--- Stated task ---
Pull out each line of the items below that contains the word "country". Case counts.

===== Input

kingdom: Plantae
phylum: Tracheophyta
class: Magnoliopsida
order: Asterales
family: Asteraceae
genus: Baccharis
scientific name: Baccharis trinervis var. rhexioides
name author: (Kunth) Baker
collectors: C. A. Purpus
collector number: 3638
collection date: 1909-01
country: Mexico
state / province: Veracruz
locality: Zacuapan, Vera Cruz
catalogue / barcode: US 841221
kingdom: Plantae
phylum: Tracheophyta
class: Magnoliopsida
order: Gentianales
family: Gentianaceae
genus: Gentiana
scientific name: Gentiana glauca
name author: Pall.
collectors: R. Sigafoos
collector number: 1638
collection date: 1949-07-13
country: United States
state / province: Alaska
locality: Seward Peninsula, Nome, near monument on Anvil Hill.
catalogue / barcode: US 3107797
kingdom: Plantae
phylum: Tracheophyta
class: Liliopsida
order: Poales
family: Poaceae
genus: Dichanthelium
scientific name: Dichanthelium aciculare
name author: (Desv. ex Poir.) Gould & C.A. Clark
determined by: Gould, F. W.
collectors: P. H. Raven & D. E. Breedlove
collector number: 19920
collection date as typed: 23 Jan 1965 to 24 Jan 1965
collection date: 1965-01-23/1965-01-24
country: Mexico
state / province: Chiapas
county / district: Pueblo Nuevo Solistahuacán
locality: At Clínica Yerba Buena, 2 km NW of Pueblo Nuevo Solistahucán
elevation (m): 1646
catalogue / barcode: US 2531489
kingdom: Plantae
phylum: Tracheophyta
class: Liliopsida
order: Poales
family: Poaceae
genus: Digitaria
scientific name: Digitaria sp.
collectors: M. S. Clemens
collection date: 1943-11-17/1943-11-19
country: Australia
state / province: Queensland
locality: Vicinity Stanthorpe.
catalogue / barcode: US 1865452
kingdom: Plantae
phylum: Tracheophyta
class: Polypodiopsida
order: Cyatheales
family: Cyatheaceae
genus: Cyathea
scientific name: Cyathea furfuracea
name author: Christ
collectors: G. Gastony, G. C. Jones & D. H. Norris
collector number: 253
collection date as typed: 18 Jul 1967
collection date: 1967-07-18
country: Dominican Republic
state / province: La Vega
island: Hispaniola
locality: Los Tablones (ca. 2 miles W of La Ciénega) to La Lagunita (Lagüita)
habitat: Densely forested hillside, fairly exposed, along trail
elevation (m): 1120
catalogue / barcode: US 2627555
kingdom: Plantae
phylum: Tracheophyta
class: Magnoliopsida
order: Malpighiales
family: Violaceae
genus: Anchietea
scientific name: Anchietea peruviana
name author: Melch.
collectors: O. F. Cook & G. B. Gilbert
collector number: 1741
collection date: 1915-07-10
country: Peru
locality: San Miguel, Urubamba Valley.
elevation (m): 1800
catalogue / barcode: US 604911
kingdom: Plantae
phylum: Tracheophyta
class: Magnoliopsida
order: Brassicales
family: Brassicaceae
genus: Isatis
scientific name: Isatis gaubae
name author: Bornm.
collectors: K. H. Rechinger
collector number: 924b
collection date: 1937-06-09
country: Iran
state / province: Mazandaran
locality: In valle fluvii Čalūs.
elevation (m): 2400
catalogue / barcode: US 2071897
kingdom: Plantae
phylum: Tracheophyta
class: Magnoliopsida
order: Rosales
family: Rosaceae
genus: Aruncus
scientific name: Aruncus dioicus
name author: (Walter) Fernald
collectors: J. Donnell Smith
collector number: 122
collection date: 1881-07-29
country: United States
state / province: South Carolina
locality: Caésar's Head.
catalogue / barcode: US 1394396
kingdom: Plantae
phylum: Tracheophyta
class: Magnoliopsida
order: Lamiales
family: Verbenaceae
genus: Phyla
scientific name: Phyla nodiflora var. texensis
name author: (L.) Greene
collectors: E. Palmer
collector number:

==========

--- Reply to the exercise ---
country: Mexico
country: United States
country: Mexico
country: Australia
country: Dominican Republic
country: Peru
country: Iran
country: United States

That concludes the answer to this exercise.